Whatever else happens in the circuit and software you will get pretty reasonable glitches on your comparator input. BAD IDEA, even if you connect the pin to a low impedance follower and decoupling cap (on the moving line of a comparator input????).
The cap used by the ADC is the killer. Hopefully future devices will sample using a internal followers/isolators on both the ADC and the comparator. These may already be there as undocumented features(unlikely due to the mux crosstalk).
Like me, I think we get so involved with the digital side of things that when we move to analog and hybrid we forget the very basics.
How to measure small currents using current to voltage converter? is a discussion I had with someone else yesterday. I knew the answer cause I fell foul of it myself. Even at the best 3V into 50K we get an AVO of 16K/volt. When last did I use such an AVO / multimeter?
All that being said, a look at the circuitry of the F373 shows that ST and ARM seem to have intended to be able to get workable results from both comparator and adc being used simultaneously in a mixed device. The addition of opamps in the 150 and 300 series gives a clue as to the impedance isolation requirements.

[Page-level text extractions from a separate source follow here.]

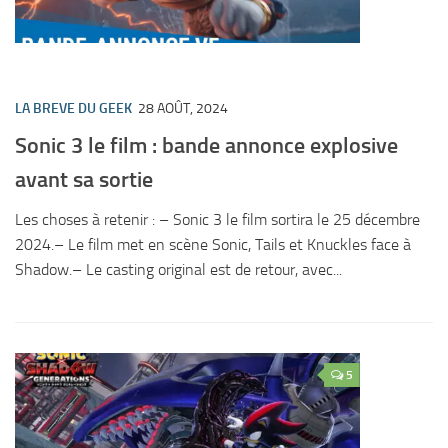
LA BREVE DU GEEK
28 AOÛT, 2024
Sonic 3 le film : bande annonce explosive
avant sa sortie
Les choses à retenir : – Sonic 3 le film sortira le 25 décembre
2024.– Le film met en scène Sonic, Tails et Knuckles face à
Shadow.– Le casting original est de retour, avec...
5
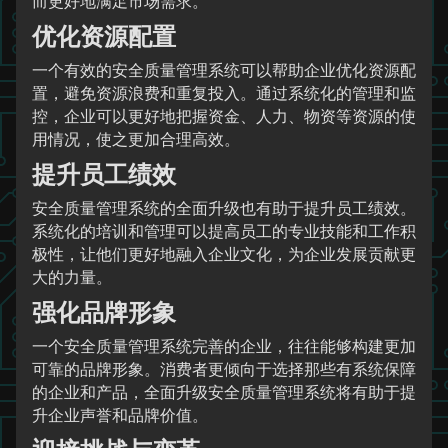
而更好地满足市场需求。
优化资源配置
一个有效的安全质量管理系统可以帮助企业优化资源配
置，避免资源浪费和重复投入。通过系统化的管理和监
控，企业可以更好地把握资金、人力、物资等资源的使
用情况，使之更加合理高效。
提升员工绩效
安全质量管理系统的全面升级也有助于提升员工绩效。
系统化的培训和管理可以提高员工的专业技能和工作积
极性，让他们更好地融入企业文化，为企业发展贡献更
大的力量。
强化品牌形象
一个安全质量管理系统完善的企业，往往能够构建更加
可靠的品牌形象。消费者更倾向于选择那些有系统保障
的企业和产品，全面升级安全质量管理系统将有助于提
升企业声誉和品牌价值。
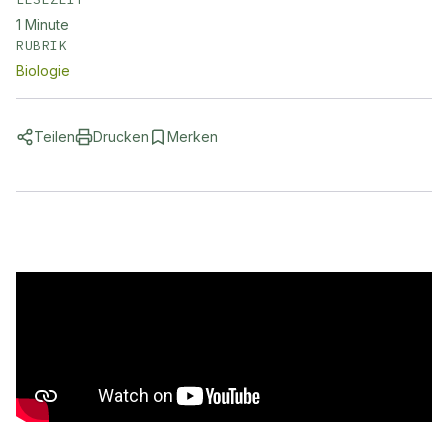
1
Minute
RUBRIK
Biologie
Teilen
Drucken
Merken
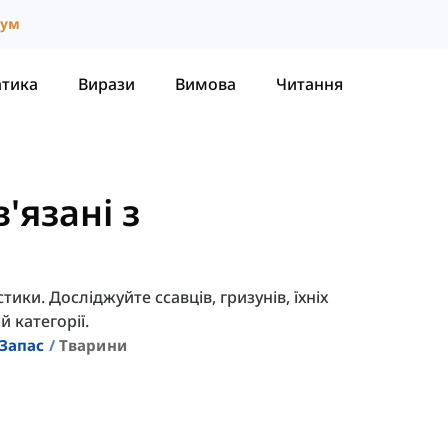
іум
атика
Вирази
Вимова
Читання
'язані з
тики. Досліджуйте ссавців, гризунів, їхніх
й категорії.
Запас
Тварини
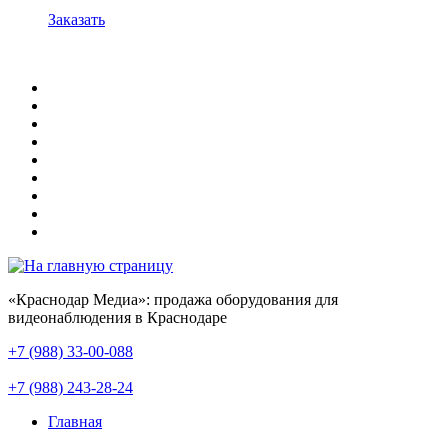
Заказать
«Краснодар Медиа»: продажа оборудования для
видеонаблюдения в Краснодаре
+7 (988) 33-00-088
+7 (988) 243-28-24
Главная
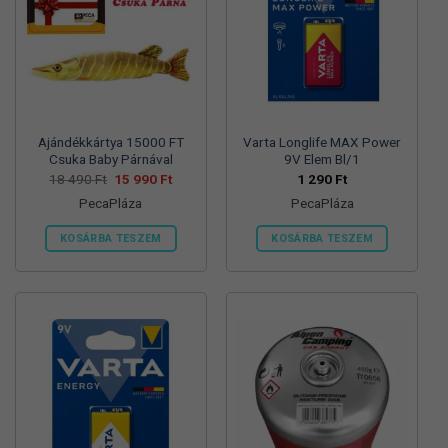
változatok
változatok
a
a
termékoldalon
termékoldalon
választhatók
választhatók
ki
ki
Ajándékkártya 15000 FT
Varta Longlife MAX Power
Csuka Baby Párnával
9V Elem Bl/1
Original
Current
18 490
Ft
15 990
Ft
1 290
Ft
price
price
PecaPláza
PecaPláza
was:
is:
18
15
490 Ft.
990 Ft.
KOSÁRBA TESZEM
KOSÁRBA TESZEM
Ennek
Ennek
a
a
terméknek
terméknek
több
több
variációja
variációja
van.
van.
A
A
változatok
változatok
a
a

I'm sure that someone more clever than I will be able to re-engineer the environment for which these internal interconnections were designed. I would think automotive or HVAC .... inverters and FOC. The FOC library may provide valuable insight.
Unless you are building a high speed, highly accurate instrument, such usage may be sufficiently stable to be used practically (within the caveats above). It certainly will save a lot of external circuitry. Rigorous testing at high speeds is probably best left as an exercise for the student (Tempt me to study).
Solution here.
Looks like the HAL ADC library is a bit broken for multi channel DMA. I have posted on the STM website to get an answer. Workarounds :-
a) IRQ both ADCs
b) Poll both ADC
c) DMA one channel and poll the other
d) Initialise the low level registers manually
This is yet another caveat to the solution where both comparators are used, till a better solution is found.
The most relevant setup I could found is the following, from Using STM32F05xx analog comparators in application cases, (AN4112), page 4:
It says:
Figure 1 shows how to connect a sensor output (temperature sensor, pressure sensor, pyroelectric infrared detector, photodiode sensor) to an STM32F05xx device in an analog voltage monitoring application using comparator 2 (COMP2). COMP2 monitors the analog voltage in Stop mode while the ADC measures it in Run mode.
Here the ADC and the COMP work alternately but I think both are configured at the same time. If we continue in the document there is a block diagram about the COMP configuration.
Based on this image I think that the ADC and the COMP shares the same ADC Channel the only difference is the number of enabled Analog Threshold Sources.
The text under the Figure 5 in the question states that the
comparator input is an ADC channel
possibly the same as ADC_IN1.
The purpose of this whole configuration is to save power, the COMP triggers state changes of the MCU (STOP <--> RUN). So when the input is below a certain threshold the MCU and ADC are shut down and only the comparator works, and when the input is above the threshold the MCU and ADC wakes up the ADC measures the input voltage. But if the input falls below the threshold again the COMP sends the MCU to STOP state.
It is one way of using them together, I hope this would move the question forward.
I think you should ask on STM forum. There is also (STM32F1) UART RX and TIMx on the same pin, both inputs, but you can't use them together, like detecting end of transmission timer interrupt. Instead a different TIMx pin has to be connected in parallel to have the feature UART RX and timer interrupt. I guess just one function can be active at the same time.
Try to download MxCube and see what configuration can be built.